THE SURPRISING RESULT
The AARP study shows the average WAC (and hence AWP) for a brand prescription increasing. So what happened to pharmacy profits as the reimbursement benchmark rose?
To find out, I translated the AARP computations into a crude monthly per-script AWP estimate. I’m keeping things simple by ignoring the AWP rollback issue.
The table below shows my computations for the average gross profit and gross margin per brand prescription. These are averages, so YMMV. Click the chart to enlarge it.
- Pharmacies now receive a smaller percentage of a bigger number. The average AWP discount has increased. PMBI’s 2009-2010 Prescription Drug Benefit Cost and Plan Design Report, which survey employers (not PBMs) on benefit plan design, shows the average discount off AWP increasing from -14.1% in 2002 to -16.4% in 2009. Despite bigger AWP discounts, average pharmacy reimbursement per script has increased from $91 in 2002 to $144 in 2009—an annual average growth rate of 6.7%.
- Gross profits per brand prescription have grown very slowly. A retail pharmacy’s acquisition cost for a brand-name drug can be reasonably approximated using AWP/WAC benchmarks due to the pricing structure for single-source brand-name drugs. hus, average gross profits per brand drug prescription have increased very slightly and average gross margins per brand prescription have declined. Note that these computations are sensitive to the particular assumptions for column [E].

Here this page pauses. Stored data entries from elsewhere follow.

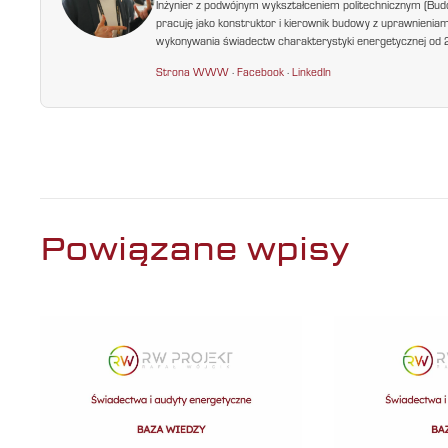
Inżynier z podwójnym wykształceniem politechnicznym (Bud
pracuję jako konstruktor i kierownik budowy z uprawnienia
wykonywania świadectw charakterystyki energetycznej od 200
Strona WWW
·
Facebook
·
LinkedIn
Powiązane wpisy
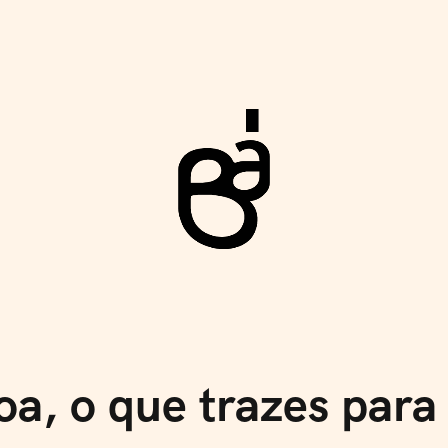
Rev
oa, o que trazes par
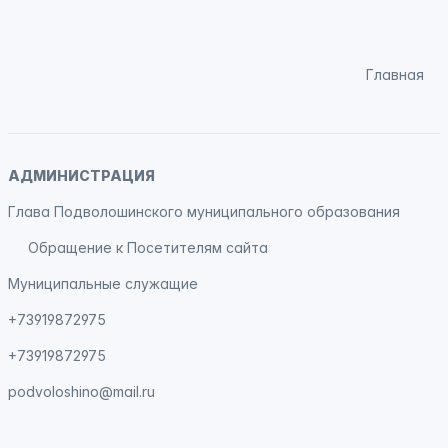
Главная
АДМИНИСТРАЦИЯ
Глава Подволошинского муниципального образования
Обращение к Посетителям сайта
Муниципальные служащие
+73919872975
+73919872975
podvoloshino@mail.ru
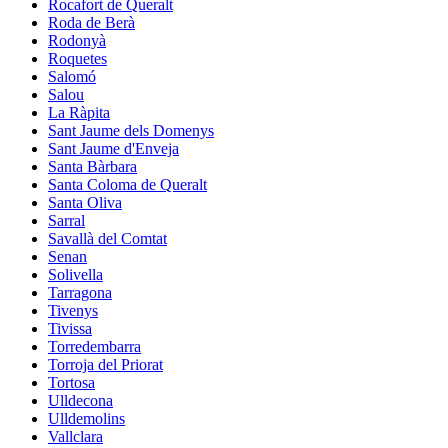
Rocafort de Queralt
Roda de Berà
Rodonyà
Roquetes
Salomó
Salou
La Ràpita
Sant Jaume dels Domenys
Sant Jaume d'Enveja
Santa Bàrbara
Santa Coloma de Queralt
Santa Oliva
Sarral
Savallà del Comtat
Senan
Solivella
Tarragona
Tivenys
Tivissa
Torredembarra
Torroja del Priorat
Tortosa
Ulldecona
Ulldemolins
Vallclara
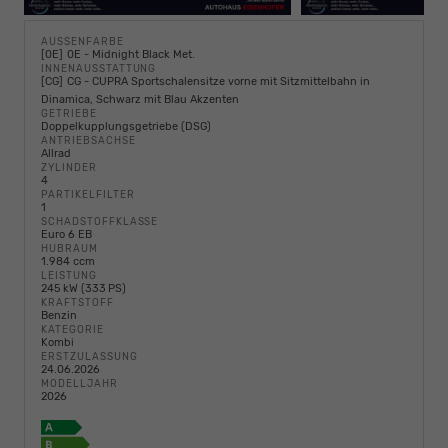
AUSSENFARBE
0E
0E - Midnight Black Met.
INNENAUSSTATTUNG
CG
CG - CUPRA Sportschalensitze vorne mit Sitzmittelbahn in
Dinamica, Schwarz mit Blau Akzenten
GETRIEBE
Doppelkupplungsgetriebe (DSG)
ANTRIEBSACHSE
Allrad
ZYLINDER
4
PARTIKELFILTER
1
SCHADSTOFFKLASSE
Euro 6 EB
HUBRAUM
1.984 ccm
LEISTUNG
245 kW (333 PS)
KRAFTSTOFF
Benzin
KATEGORIE
Kombi
ERSTZULASSUNG
24.06.2026
MODELLJAHR
2026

- Efficient, low-cost dispensing fulfillment is crucial to a pharmacy’s economic survival. You may be surprised to see average gross profits per prescription remaining fairly consistent over the 2002 to 2009 period. However, it does reconfirm my belief in the challenges facing a retail dispensing model. Wal-Mart agrees, as I note in Wal-Mart Explains Its Healthcare Strategy. These pressures are one reason the average daily number of prescriptions per pharmacy has been increasing steadily across all dispensing formats. See exhibit 8 of the pharmacy report.
- Profits from generic drug prescriptions have saved the day for pharmacies. The retail generic dispensing rate has gone from about 40% in 2002 to about 70% in 2009. Generic prescriptions yield higher profits per prescription for pharmacies than brand-name prescriptions. This superior profitability is being threatened as healthcare payers implement new payment benchmarks and pharmacies engage in a generic prescription price war.

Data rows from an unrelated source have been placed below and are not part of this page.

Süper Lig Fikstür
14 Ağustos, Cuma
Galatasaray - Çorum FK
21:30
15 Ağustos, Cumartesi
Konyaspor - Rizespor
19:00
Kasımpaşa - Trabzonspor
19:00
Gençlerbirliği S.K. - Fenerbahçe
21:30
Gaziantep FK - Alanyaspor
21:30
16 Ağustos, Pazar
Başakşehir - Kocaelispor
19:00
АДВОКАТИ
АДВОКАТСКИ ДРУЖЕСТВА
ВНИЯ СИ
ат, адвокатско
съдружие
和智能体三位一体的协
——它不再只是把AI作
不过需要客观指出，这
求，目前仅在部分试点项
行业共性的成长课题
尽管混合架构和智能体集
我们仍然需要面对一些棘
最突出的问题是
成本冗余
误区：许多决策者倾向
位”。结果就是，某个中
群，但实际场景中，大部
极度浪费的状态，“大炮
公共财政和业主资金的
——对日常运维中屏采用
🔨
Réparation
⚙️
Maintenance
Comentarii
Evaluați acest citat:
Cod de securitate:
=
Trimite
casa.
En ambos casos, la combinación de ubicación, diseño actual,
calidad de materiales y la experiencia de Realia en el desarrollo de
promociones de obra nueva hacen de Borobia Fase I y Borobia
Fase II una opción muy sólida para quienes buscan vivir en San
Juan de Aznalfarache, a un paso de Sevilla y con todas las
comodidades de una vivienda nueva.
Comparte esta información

The AARP report was co-authored by Stephen W. Schondelmeyer, a professor at the University of Minnesota. He is quoted in the New York Times article as saying: “When we have major legislation anticipated, we see a run-up in price increases.”
My web searching finds that tuition at the University of Minnesota increased by 7.3% this year (source) and by 7.5% last year (source).
Golly, those increases are quite a bit higher than the CPI-U, too.
I look forward to learning what major legislation is causing a run-up in tuition increases by the University of Minnesota.